Carsten Ziegeler wrote:

Ralph Goers wrote:
How much do we know about the directory structure required by Maven? I know that OSGi R3 requires a directory structure, R4 doesn't.

Don't understand the comment (from Upayavira) about directory structure, R3 and R4, care to explain?

However, one package per bundle would make implementation much easier.
At least for OSGi R3, each block (bundle) must export a unique set of packages. It would be nice if we could move all classes and interfaces so this is the case and deprecate the block classes and interface with non unique packages before we release 2.2.0 final. It is not particulary complicated but requires some work.
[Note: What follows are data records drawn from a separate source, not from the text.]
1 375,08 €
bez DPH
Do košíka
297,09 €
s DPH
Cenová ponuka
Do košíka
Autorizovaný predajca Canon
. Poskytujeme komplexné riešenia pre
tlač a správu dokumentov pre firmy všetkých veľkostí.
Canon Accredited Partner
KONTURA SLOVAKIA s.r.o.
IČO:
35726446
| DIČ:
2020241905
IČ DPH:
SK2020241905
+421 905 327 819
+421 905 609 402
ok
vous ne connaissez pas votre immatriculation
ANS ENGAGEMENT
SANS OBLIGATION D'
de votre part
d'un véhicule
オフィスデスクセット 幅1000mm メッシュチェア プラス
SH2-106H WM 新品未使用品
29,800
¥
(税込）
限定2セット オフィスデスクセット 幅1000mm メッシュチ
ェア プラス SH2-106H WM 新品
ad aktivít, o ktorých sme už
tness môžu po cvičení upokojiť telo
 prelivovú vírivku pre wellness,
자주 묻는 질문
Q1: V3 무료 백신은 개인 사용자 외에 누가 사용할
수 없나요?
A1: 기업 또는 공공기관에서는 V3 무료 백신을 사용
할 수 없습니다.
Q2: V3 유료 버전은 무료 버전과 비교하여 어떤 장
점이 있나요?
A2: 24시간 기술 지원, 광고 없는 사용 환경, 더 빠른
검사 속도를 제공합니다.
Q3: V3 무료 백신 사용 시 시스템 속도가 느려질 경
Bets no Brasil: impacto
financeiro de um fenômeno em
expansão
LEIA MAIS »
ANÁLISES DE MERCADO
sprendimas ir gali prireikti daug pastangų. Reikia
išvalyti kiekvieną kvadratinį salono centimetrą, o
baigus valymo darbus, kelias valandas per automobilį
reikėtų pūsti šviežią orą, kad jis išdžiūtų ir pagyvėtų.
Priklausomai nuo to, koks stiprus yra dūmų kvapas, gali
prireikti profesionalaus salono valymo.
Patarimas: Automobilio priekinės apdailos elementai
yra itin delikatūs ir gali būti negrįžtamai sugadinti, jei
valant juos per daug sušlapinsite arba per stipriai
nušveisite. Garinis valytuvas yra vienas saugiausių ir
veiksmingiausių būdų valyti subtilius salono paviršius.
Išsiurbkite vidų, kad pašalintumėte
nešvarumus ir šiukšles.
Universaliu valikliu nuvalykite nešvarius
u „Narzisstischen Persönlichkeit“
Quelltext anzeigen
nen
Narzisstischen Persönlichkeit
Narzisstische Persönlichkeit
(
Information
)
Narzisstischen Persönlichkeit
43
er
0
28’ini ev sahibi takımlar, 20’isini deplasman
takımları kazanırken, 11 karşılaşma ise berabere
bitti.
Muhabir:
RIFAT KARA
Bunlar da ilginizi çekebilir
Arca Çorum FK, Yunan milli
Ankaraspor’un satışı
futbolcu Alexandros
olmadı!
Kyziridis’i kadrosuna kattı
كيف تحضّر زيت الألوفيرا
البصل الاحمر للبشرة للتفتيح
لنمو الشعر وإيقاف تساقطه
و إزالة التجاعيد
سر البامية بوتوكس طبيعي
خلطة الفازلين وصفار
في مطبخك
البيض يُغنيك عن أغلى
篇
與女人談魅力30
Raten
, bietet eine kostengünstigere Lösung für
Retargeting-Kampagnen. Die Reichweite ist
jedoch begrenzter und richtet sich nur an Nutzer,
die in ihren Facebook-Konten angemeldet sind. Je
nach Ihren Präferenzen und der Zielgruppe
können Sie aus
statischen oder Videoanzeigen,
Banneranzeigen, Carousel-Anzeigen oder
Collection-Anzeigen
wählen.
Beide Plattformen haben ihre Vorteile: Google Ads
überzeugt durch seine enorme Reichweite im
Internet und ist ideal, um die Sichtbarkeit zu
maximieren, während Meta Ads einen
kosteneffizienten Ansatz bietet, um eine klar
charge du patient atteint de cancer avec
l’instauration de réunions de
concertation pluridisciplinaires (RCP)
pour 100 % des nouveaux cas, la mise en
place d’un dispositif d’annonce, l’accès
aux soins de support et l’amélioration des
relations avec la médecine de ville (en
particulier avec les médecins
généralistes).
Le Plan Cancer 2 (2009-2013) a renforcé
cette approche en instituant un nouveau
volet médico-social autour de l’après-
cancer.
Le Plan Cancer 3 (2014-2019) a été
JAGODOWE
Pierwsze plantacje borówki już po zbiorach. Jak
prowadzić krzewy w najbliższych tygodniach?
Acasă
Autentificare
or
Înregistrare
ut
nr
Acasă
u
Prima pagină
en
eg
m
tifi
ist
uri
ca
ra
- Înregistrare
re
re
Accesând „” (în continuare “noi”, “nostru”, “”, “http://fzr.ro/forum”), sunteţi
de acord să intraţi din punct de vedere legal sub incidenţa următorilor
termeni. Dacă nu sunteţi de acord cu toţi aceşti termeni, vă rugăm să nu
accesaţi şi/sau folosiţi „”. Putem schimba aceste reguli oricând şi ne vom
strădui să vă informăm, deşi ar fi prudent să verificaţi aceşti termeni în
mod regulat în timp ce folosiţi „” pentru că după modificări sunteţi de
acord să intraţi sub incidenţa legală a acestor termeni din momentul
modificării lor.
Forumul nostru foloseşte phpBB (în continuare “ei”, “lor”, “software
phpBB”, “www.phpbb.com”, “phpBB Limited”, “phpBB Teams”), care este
It is necessary (if it hasn't changed in R4), that we move to block unique package names before we start to release OSGi functionality. So the sooner we can deprecate the non unique package use, the better. But it is not a blocker for 2.2.

Unfortunately, my knowledge only extends to Maven 1. Carsten would have to answer this as he has been working on the conversion to Maven 2. It doesn't look like he has had to do much so far, but I'm still worried that circular dependencies between blocks are going to show up.
Currently we don't have circular dependencies, so the current structure
will work with maven as well. Now m1 and m2 do not differ that much when
it comes to the directory structure: one java source directory per
project, several resource directories (if you need), on directory for
java tests etc. So this works pretty well for our current blocks.
If we want to split blocks into api and impl for example, we have to
create two maven projects - this of course then will also reduce
problems with circular dependencies.
I don't know if we need something else for osgi, but I think this
approach (api vs impl) should work there as well.
It is not necessary to split into api and implementation for introducing OSGi, but it will certainly be easier to use, and scale much better if we do it. Especially when there are several blocks implementing the same api, it will simplify things if we have separate api blocks. Then the api blocks that a block depends on can be downloaded during compilation of the block, and the user can choose between several implementaions of the used apis while deployoing the block.

Spliting the code into api and implemetation require however considerable work and thought as not everything is designed with such a split in mind. So I think that is something that we need to work on incrementally.

I just want to avoid any "we can't release X because we're waiting for feature Y", that is something we've stumbled with all too often.
+1

We should get into the habit of releasing what we actually have done rather, than not releasing because we developed something else than what we planned.

Yes, I would like to avoid that as well. However, I don't know that we need to be using a formally released Maven 2 to know how to do this.

I think time will tell. Switching to maven is currently at a very low
rate, not many of us are working on it (which is ok of course), the same
happens to the OSGi stuff. We shouldn't delay 2.2 neither because of
waiting for m2 nor waiting for OSGi. The current version seems to work
and build system works as well.
Exactly.

                                    --- o0o ---

Considering what we need to _change_ to get real blocks: The only thing I know about is some package renaming as discussed above. It will be more about _adding_ things. We will need manifest files with OSGi info in and we will need block.xml that describe dependencies on other blocks and bundles (this need to be integrated with the m2 dependecy information). The block.xml will also contain references to the blocks (sample) sitemap and component configuration(s) as we discussed last weak. This is all things that we can work on in an evolutionary way.

From my current knowledge the largest remaining question is about how to configure components that a block exposes. Part of it is clear, the block.xml can refer to the .xconf(s) that is part of the block today and export the components within the configuration so that it is available to other blocks (through OSGi services as discussed earlier). This far everything is as before, but done using OSGi instead of using compile time mechanism.

The question is how a user should be able to adapt the configuration of the components of the block while using it. Today one can modify the component configuration snippets by hand, but that is not as easy while using blocks as the configuration will be embeded in a precompiled block that is packaged as a bundle and asumed to be used as is. One possible solution is to decide before hand what should be deploy time configurable and use block attributes for this (BTW block attributes and the setting stuff that Carsten and Ralph are discussing seem to have a lot in common, we should see if the block attributes could be build avbove or integrated with the settings stuff). Another solution is to export the implementation of the components and configure them in the block that uses them instead (don't like this though, as it don't give any isolation). A third solution could maybe be to declare the configuration as a "fragment" that can be overided. Fragments is an Eclipse concept that have been made part of OSGi R4, I don't know enough about it to say if it is usefull in this context. Other ideas?